Version-Release number of selected component (if applicable): ------------------------------------------------------------ 3.3.0qa43 How reproducible: ----------------- often Steps to Reproduce: ------------------- 1.Create a replicate volume with 3 bricks 2.create 6 nfs mounts 3.start executing "ping_pong file1 7" on each nfs mount. Actual results: --------------- ping_pong hangs on each mount when we start executing ping_pong on the mounts. Expected results: ----------------- ping_pong should run successfully.
There seems to be mem leak in NLM. The nfs process got killed after a while. In your setup was nfs process still alive? did you check? Is this hang reproducible in your setup without replicate?
ping_pong on a file hangs on plain distribute volume also.

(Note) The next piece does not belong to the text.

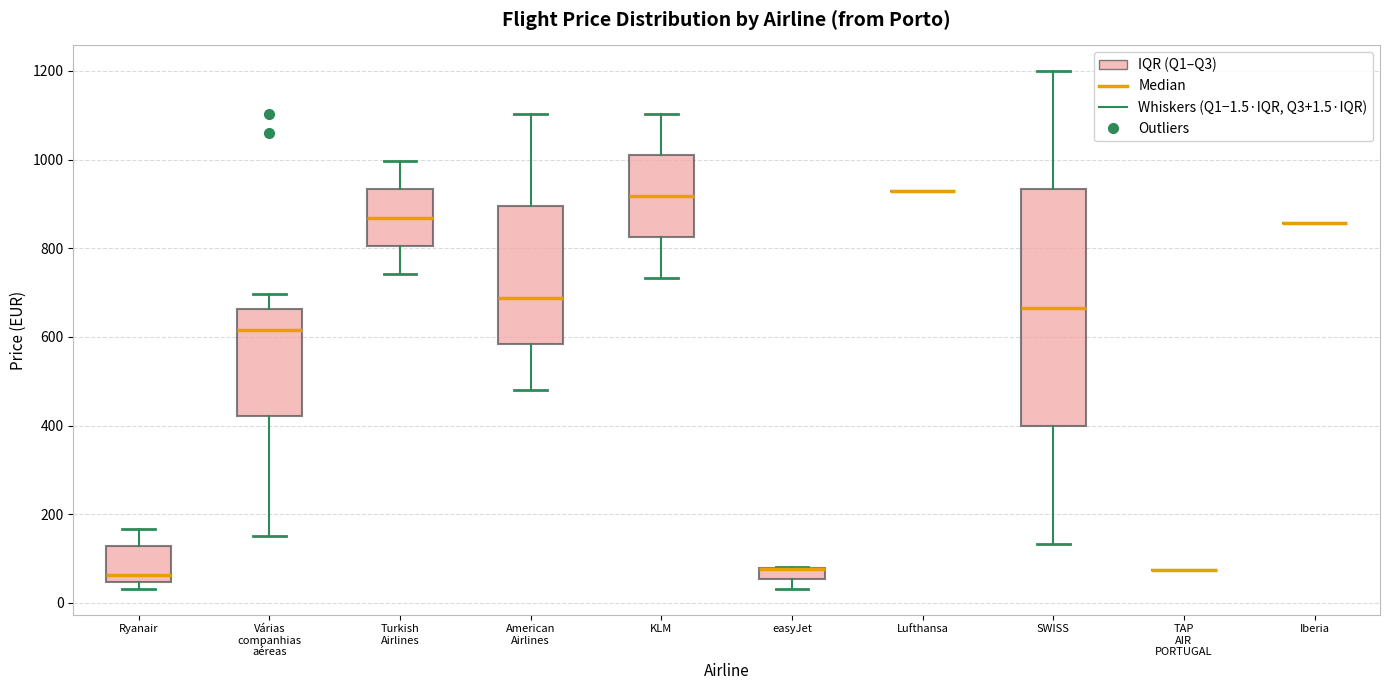

Comparing the boxes themselves (not the whiskers), which one is the tallest?

SWISS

Valgrind logs:- ------------- ==7014== Use --log-fd=<number> to select an alternative log fd. ==7014== Warning: invalid file descriptor 1017 in syscall close() ==7014== Warning: invalid file descriptor 1018 in syscall close() ==7006== Warning: invalid file descriptor -1 in syscall close() ==7006== Warning: invalid file descriptor -1 in syscall close() ==7006== Warning: invalid file descriptor -1 in syscall close() ==7006== Thread 7: ==7006== Syscall param write(buf) points to uninitialised byte(s) ==7006== at 0x36386D846D: ??? (in /lib64/libc-2.12.so) ==7006== by 0x363870EF0A: writetcp (in /lib64/libc-2.12.so) ==7006== by 0x363871592D: xdrrec_endofrecord (in /lib64/libc-2.12.so) ==7006== by 0x363870ECF3: clnttcp_call (in /lib64/libc-2.12.so) ==7006== by 0x981DF2D: nsm_monitor (nlm4.c:551) ==7006== by 0x3638A077F0: start_thread (in /lib64/libpthread-2.12.so) ==7006== by 0xCA266FF: ??? ==7006== Address 0x671acd8 is 88 bytes inside a block of size 8,004 alloc'd ==7006== at 0x4A05FDE: malloc (vg_replace_malloc.c:236) ==7006== by 0x36387151CD: xdrrec_create (in /lib64/libc-2.12.so) ==7006== by 0x363870EA42: clnttcp_create (in /lib64/libc-2.12.so) ==7006== by 0x363870D953: clnt_create (in /lib64/libc-2.12.so) ==7006== by 0x981DE6F: nsm_monitor (nlm4.c:543) ==7006== by 0x3638A077F0: start_thread (in /lib64/libpthread-2.12.so) ==7006== by 0xCA266FF: ??? ==7006==
In your setup was nfs process still alive when ping_pong hangs?
yes, the nfs process as well as the brick(s) are alive and listening (gdb bt showed them at epoll_wait). wireshark on one of the clients showed NLM_BLOCKED as the last reply from server. I tried the same with 6 mounts on personal vm and local machine being the server. it worked fine. I suspect network issue, but ping-pong on fuse mounts contradict the same. need further investigation.
ping_pong was being run on a client machine which was behind NAT. For locking to work fine the client machine's NLM service needs to be reachable by server machine's NLM service.